**Prompt**
Convert the lines below, starting at the first line and ending at the line that contains "genus: Macropis" (both inclusive), into a Markdown table with the columns Row and Line. Number each row and omit blank lines.

--- BEGIN ---

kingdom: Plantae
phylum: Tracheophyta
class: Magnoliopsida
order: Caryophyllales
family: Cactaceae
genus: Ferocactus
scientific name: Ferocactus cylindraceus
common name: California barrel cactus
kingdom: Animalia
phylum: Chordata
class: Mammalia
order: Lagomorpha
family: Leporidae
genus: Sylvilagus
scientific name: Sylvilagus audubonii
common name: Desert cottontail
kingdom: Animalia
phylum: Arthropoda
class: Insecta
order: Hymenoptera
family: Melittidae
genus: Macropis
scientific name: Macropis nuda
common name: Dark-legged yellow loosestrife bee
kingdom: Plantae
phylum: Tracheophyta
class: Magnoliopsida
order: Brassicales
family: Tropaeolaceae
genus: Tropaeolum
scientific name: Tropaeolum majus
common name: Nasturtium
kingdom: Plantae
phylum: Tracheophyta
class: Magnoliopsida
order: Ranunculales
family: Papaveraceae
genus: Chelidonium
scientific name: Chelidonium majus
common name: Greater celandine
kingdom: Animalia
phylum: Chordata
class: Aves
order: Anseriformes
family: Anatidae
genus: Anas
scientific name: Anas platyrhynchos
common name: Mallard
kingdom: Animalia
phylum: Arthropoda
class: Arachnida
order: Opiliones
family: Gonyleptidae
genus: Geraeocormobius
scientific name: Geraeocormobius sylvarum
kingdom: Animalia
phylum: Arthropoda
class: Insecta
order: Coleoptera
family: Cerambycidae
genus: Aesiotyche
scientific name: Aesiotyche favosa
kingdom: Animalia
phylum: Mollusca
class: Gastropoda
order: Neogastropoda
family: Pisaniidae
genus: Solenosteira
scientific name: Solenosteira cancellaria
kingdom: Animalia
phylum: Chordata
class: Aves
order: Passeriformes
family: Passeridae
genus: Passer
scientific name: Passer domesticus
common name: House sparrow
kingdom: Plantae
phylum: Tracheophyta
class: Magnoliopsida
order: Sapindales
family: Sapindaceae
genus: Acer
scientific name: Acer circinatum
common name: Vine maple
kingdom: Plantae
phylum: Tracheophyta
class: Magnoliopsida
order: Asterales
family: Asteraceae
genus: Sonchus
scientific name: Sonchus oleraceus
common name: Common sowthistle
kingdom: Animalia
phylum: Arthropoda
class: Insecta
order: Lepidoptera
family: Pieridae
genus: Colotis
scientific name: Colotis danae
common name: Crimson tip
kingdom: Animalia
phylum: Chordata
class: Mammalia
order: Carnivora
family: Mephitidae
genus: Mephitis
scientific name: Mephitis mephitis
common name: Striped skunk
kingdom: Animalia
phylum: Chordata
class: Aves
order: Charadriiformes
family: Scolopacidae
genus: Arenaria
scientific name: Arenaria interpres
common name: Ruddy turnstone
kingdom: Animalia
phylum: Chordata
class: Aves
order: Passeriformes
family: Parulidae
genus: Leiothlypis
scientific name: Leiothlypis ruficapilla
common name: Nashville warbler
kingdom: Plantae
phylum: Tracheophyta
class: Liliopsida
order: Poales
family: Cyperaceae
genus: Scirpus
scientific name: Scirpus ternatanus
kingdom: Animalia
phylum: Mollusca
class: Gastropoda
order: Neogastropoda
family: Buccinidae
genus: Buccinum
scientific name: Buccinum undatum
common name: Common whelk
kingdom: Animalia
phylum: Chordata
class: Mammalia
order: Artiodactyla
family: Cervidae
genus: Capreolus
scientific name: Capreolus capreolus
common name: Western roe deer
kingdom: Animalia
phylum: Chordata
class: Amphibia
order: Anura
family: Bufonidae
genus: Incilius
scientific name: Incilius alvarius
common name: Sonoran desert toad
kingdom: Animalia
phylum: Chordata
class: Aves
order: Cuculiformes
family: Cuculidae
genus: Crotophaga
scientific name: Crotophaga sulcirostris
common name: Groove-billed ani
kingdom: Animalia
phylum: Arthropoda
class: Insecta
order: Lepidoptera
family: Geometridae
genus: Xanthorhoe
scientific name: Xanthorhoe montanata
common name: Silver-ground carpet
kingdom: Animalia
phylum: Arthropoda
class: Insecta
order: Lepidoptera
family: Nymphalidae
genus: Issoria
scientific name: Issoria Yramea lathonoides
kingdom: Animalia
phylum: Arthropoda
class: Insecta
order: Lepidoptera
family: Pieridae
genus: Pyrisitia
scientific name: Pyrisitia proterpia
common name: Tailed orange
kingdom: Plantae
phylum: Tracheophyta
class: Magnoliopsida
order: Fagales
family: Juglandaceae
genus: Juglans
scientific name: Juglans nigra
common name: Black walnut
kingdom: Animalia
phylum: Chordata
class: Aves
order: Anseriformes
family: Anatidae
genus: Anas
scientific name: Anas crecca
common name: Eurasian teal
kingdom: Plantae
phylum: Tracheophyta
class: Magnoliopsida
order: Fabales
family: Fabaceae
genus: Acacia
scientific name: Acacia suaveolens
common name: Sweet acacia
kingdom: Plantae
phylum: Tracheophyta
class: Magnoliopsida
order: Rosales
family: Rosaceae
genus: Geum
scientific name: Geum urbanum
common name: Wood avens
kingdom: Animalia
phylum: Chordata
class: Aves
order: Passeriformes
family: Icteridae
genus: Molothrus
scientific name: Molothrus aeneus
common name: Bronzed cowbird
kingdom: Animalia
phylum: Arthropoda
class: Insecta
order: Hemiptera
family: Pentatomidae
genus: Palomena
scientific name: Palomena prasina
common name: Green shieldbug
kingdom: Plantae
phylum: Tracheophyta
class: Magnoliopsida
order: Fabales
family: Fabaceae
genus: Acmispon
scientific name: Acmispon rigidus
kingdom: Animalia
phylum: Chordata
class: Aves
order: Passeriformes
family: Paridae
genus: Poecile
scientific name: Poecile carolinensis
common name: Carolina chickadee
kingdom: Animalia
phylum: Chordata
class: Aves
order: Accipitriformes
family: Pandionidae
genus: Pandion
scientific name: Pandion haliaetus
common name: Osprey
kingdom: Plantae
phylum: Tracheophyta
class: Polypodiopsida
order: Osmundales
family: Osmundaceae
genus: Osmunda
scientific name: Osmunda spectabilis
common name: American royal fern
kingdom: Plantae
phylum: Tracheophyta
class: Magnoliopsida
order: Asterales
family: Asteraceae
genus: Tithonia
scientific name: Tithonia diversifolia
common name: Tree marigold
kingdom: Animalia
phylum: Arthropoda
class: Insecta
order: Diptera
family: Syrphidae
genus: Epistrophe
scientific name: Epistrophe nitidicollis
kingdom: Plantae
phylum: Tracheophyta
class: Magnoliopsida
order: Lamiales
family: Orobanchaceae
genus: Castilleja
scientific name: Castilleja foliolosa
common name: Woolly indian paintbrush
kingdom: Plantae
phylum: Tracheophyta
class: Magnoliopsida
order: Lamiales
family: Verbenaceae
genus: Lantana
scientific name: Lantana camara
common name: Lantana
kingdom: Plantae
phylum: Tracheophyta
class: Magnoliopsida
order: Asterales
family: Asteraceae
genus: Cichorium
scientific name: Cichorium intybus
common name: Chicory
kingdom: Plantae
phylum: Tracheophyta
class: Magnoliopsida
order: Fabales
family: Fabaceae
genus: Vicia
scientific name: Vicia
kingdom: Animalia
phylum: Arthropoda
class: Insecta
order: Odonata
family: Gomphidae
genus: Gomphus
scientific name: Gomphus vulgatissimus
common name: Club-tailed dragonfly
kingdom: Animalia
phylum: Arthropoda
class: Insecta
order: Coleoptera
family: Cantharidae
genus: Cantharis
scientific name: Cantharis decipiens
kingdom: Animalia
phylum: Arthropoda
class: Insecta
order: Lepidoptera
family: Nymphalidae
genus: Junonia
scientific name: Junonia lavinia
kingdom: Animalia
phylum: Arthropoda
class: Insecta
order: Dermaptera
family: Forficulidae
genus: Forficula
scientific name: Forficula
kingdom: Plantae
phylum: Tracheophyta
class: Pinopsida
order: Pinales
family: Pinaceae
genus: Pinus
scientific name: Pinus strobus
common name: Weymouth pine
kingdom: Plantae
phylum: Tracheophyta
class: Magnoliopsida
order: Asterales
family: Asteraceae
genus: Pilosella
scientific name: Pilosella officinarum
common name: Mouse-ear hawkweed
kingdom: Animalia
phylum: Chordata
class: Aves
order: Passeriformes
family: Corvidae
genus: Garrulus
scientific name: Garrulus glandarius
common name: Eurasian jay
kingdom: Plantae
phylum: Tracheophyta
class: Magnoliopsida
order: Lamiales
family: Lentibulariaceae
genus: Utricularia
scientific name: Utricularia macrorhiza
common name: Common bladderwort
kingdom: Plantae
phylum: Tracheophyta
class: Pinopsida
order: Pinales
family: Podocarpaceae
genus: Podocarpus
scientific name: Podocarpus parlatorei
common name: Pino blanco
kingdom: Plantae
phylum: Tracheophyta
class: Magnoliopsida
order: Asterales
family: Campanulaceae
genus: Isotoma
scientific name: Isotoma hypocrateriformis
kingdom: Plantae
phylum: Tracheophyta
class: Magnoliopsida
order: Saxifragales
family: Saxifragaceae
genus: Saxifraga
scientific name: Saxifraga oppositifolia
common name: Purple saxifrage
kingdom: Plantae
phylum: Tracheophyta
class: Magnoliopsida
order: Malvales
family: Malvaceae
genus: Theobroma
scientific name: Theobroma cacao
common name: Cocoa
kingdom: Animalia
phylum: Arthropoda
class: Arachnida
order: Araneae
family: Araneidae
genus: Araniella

--- END ---

**Result below**
| Row | Line |
|---|---|
| 1 | kingdom: Plantae |
| 2 | phylum: Tracheophyta |
| 3 | class: Magnoliopsida |
| 4 | order: Caryophyllales |
| 5 | family: Cactaceae |
| 6 | genus: Ferocactus |
| 7 | scientific name: Ferocactus cylindraceus |
| 8 | common name: California barrel cactus |
| 9 | kingdom: Animalia |
| 10 | phylum: Chordata |
| 11 | class: Mammalia |
| 12 | order: Lagomorpha |
| 13 | family: Leporidae |
| 14 | genus: Sylvilagus |
| 15 | scientific name: Sylvilagus audubonii |
| 16 | common name: Desert cottontail |
| 17 | kingdom: Animalia |
| 18 | phylum: Arthropoda |
| 19 | class: Insecta |
| 20 | order: Hymenoptera |
| 21 | family: Melittidae |
| 22 | genus: Macropis |